Galvin bezeichnete die aktuelle Wirtschaftslage als herausfordernd und verwies auf komplizierte Vorschriften, die selbst kleine Projekte verzögerten. Selbst einfache Vorhaben wie das Versetzen eines Zauns, die Reparatur eines Daches oder das Fällen von Bäumen würden durch die Beteiligung mehrerer Behörden oft monatelang blockiert. Diese bürokratische Hürdenmentalität, so Galvin, schrecke Unternehmen davon ab, in Deutschland zu investieren.
Trotz dieser Schwierigkeiten sieht er Potenzial, dass Deutschland durch Reformen wieder zu einem attraktiven Wirtschaftsstandort werden könnte. Er begrüßte die Ankündigung von Bundeskanzler Friedrich Merz, die Regularien zu vereinfachen und Bürokratie abzubauen. Allerdings betonte er, dass die Politik ihre Versprechen nun auch in die Tat umsetzen müsse, um das Vertrauen der Wirtschaft zurückzugewinnen.

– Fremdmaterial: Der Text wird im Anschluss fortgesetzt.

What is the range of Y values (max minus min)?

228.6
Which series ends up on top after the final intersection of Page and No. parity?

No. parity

Auch der Bundesverband der Deutschen Industrie (BDI) hat Alarm geschlagen. BDI-Präsident Peter Leibinger warnte, die deutsche Industrie verliere zunehmend an Boden und bezeichnete den Standort Deutschland als "im freien Fall". Die Bundesregierung hingegen hat Pläne vorgelegt, um die Wettbewerbsfähigkeit zu stärken – unter anderem durch Senkung der Energiekosten, Bürokratieabbau und eine Reduzierung der Unternehmenssteuern ab 2028.
CCEP selbst bleibt Deutschland treu und hat keine Pläne, die Produktion ins Ausland zu verlagern. Das Unternehmen betreibt bundesweit 24 Standorte, beschäftigt rund 6.100 Mitarbeiter und verkauft jährlich 4,1 Milliarden Liter Getränke.

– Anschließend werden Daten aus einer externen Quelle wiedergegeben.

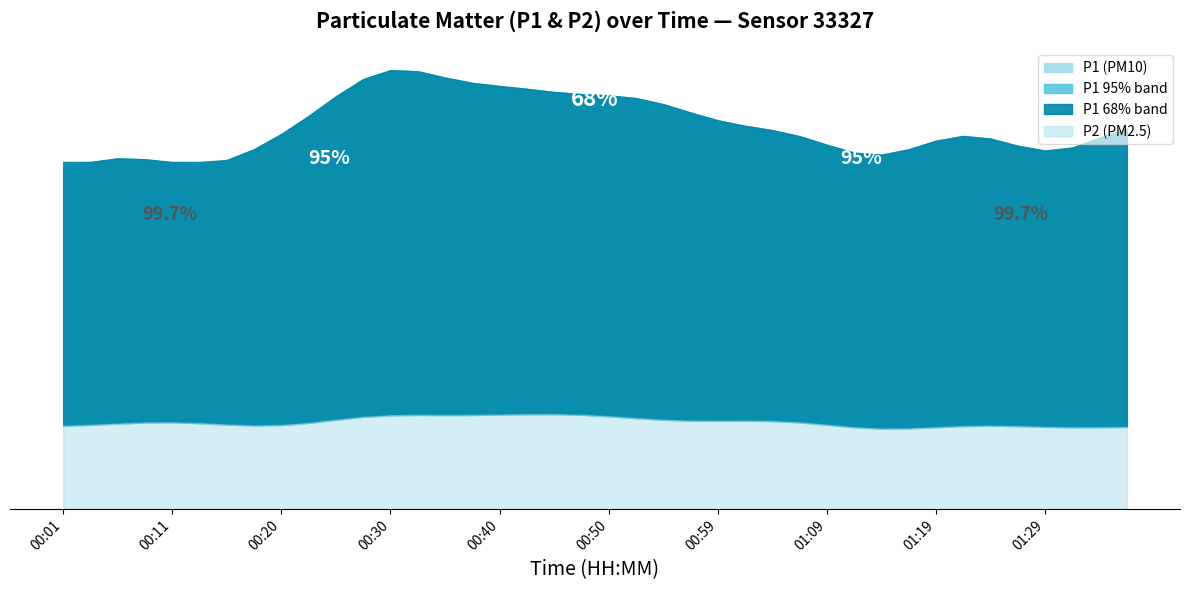

How many data points in P2 are less than 3?

16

Die von der Regierung geplanten Reformen zielen darauf ab, die Investitionsbedingungen zu verbessern und die Wettbewerbsfähigkeit Europas zu stärken. Sollten diese Maßnahmen umgesetzt werden, könnten davon auch Großunternehmen wie CCEP profitieren. Bis dahin jedoch kämpfen Unternehmen weiterhin mit Verzögerungen und regulatorischen Hindernissen, die das Wachstum bremsen.